/swift-ocr-cli

A Swift CLI app that takes an image, performs OCR using Apple's engine and outputs text to stdout.

Primary LanguageSwift

swift-ocr-cli

Purpose

This is a simple swift cli app that takes an image, runs it through Apple's native OCR (Optical Character Recognition) engine and prints the text tokens it finds to stdout. Simple. It probably could benefit from a lot more command line options for controlling IO. One such example of an improvement would be the option to dump the text to a same-named file as the image with a .txt extension. In this way, you could more conveniently batch up multiple images (even if you can to invoke this cli app once per image) and associate the text to image after all were completed.

Background on Project

A while back I was exploring options for OCR for a set of images I had. I looked into many of the popular open source options out there and they did ok. However, the text recognition from my iPhone was always better.

I decided I was going to write an iOS app to utilize the built-in OCR engine of iOS to batch process these images. Along the way, the idea came to me that if the framework was available for iOS, there was a chance it was available on the desktop and if so, I could make a command line app for my needs.

After a bit of digging, it turned out that all of this was possible. Here is the result of a few different iterations of this code as it traveled from iOS, then to a typical XCode Command Line project, until it landed here as a swift cli package.

If you're wondering what I'm referring to by swift cli package, it's simply a Mac Swift project that I've initialized via the swift command line tools, like:

$ swift package init --type executable

That command will setup a basic project structure and allow you to issue build commands from the terminal with a simple swift build.

There were some nice things about this approach. There was less overhead to setup code signing, or reconfigure the XCode project to more conveniently output the compiled executable, etc. In the end, I love using VSCode, so this cli approach to coding Swift cli applications allows me to use my favorite IDE to also build Swift cli apps. Obviously there are limitations to what you can build this way, and there are times I have to use XCode. In the meantime, this is a pleasant way to build apps like this, or even for just learning Swift (even though there are a number of other low barrier to entry ways to do this).

Getting Started

You'll need to be on macOS 10.15 or higher. If so, install XCode command line tools and then you can execute the following build command (swift build) and find the built executable for your architecture.
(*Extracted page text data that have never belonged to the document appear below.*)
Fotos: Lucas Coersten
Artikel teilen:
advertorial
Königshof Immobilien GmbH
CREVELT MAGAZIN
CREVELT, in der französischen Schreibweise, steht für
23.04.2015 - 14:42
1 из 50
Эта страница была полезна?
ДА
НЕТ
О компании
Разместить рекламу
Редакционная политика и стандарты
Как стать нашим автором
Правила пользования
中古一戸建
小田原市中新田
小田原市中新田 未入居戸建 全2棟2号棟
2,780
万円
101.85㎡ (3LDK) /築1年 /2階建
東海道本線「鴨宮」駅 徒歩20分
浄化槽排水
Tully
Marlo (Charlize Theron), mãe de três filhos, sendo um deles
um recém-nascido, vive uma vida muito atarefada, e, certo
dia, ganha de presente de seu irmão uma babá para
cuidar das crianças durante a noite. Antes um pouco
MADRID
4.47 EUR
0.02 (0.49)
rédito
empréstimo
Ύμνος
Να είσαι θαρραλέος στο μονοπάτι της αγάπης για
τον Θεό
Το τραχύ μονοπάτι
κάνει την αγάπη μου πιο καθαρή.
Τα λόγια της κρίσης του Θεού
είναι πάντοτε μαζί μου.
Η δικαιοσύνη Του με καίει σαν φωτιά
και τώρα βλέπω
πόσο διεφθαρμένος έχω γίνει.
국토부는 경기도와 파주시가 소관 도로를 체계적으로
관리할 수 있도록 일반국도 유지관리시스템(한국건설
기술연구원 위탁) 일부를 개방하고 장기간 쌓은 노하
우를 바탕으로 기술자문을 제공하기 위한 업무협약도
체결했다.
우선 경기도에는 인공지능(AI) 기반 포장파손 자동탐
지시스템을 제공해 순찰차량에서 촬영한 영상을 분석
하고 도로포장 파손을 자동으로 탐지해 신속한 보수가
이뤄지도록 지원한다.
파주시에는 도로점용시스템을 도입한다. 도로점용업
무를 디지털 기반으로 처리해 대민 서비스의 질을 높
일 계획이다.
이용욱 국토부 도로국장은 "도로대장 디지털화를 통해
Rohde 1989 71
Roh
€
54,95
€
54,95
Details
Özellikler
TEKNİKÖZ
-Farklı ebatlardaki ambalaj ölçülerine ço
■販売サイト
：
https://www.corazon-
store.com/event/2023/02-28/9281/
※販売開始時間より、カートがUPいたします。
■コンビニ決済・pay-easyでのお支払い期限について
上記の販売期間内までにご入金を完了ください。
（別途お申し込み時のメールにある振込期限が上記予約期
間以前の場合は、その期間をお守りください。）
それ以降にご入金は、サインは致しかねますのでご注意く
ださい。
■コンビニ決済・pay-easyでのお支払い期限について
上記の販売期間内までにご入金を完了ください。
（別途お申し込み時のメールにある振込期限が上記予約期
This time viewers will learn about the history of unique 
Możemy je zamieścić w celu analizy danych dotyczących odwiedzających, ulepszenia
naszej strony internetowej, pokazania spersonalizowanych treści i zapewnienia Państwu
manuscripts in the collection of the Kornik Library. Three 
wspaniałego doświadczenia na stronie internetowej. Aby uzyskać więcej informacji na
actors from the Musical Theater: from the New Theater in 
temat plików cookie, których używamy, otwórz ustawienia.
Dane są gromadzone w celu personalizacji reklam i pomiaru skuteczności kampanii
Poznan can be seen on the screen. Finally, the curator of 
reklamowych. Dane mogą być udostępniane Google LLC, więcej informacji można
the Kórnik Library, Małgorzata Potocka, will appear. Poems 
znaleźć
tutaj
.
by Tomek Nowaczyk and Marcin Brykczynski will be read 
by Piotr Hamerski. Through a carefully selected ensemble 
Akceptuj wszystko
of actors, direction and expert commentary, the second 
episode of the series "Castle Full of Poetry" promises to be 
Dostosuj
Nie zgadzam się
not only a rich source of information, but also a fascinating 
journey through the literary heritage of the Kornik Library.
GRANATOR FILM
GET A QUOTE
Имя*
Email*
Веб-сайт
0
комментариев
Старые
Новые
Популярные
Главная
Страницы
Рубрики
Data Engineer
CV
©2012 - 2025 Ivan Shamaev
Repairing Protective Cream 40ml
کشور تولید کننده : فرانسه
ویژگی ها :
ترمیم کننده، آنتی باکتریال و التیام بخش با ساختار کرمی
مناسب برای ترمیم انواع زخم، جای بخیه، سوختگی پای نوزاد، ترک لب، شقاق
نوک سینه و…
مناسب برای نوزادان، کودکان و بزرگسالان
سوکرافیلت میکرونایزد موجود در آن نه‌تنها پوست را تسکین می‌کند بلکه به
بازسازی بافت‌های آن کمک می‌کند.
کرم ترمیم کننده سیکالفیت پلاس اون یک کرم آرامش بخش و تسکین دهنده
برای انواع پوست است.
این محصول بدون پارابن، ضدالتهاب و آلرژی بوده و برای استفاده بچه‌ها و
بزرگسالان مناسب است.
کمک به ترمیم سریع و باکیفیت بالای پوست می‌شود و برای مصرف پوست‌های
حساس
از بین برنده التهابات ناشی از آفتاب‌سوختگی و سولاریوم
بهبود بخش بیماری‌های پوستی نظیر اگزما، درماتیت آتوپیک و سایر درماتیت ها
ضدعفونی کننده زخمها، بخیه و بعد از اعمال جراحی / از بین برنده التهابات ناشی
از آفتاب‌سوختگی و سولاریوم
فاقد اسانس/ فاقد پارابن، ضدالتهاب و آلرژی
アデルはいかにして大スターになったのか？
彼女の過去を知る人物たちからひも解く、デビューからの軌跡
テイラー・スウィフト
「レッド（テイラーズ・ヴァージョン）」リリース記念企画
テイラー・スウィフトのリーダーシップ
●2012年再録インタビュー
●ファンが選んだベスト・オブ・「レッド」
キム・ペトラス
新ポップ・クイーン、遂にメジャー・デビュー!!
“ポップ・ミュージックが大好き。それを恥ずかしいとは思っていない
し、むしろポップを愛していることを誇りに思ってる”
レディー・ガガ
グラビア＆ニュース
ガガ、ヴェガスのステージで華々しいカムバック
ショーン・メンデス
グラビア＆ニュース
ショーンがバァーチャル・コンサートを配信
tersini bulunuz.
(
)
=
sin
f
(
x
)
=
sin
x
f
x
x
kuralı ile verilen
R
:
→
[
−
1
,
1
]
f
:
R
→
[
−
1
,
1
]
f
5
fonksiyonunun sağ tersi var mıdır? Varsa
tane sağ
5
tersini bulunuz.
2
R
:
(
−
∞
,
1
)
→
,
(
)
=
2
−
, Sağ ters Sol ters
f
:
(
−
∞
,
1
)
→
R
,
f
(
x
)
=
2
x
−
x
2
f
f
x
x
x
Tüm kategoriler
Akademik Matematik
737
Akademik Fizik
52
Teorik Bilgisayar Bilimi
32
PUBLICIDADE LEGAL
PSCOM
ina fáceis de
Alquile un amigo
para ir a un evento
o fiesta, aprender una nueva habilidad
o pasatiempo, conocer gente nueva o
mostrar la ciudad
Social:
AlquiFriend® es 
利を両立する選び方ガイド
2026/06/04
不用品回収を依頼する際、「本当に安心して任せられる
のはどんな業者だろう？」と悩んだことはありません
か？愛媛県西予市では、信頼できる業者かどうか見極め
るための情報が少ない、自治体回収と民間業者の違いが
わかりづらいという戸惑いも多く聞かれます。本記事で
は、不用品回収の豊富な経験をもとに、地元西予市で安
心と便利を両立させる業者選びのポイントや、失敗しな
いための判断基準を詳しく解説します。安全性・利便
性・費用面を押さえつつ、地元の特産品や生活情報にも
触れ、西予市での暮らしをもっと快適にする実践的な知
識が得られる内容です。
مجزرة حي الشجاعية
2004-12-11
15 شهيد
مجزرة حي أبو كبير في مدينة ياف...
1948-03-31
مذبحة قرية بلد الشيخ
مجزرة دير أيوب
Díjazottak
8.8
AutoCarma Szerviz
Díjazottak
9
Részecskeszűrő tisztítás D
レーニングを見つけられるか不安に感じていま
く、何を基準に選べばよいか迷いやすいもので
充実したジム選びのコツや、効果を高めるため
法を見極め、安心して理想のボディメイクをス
You'll notice the build output is within a hidden folder called .build. Just be aware of that if you are looking for the .build folder from the Finder, for example.

Example terminal output from build:

kevin|main #:~/src/ksturner/swift-ocr-cli $ swift build
Building for debugging...
[3/3] Linking swift-ocr-cli
Build complete! (0.79s)
kevin|main #:~/src/ksturner/swift-ocr-cli $ find . -iname swift-ocr-cli
./.build/arm64-apple-macosx/debug/swift-ocr-cli
./Sources/swift-ocr-cli
kevin|main #:~/src/ksturner/swift-ocr-cli $

The previous build command generates a debug version. When you are ready to build a production or release build, you can issue the following build command:

$ swift build -c release

This will produce a smaller, faster version of the executable within a release folder under the .build folder. This file can be copied wherever you need it to be at this point.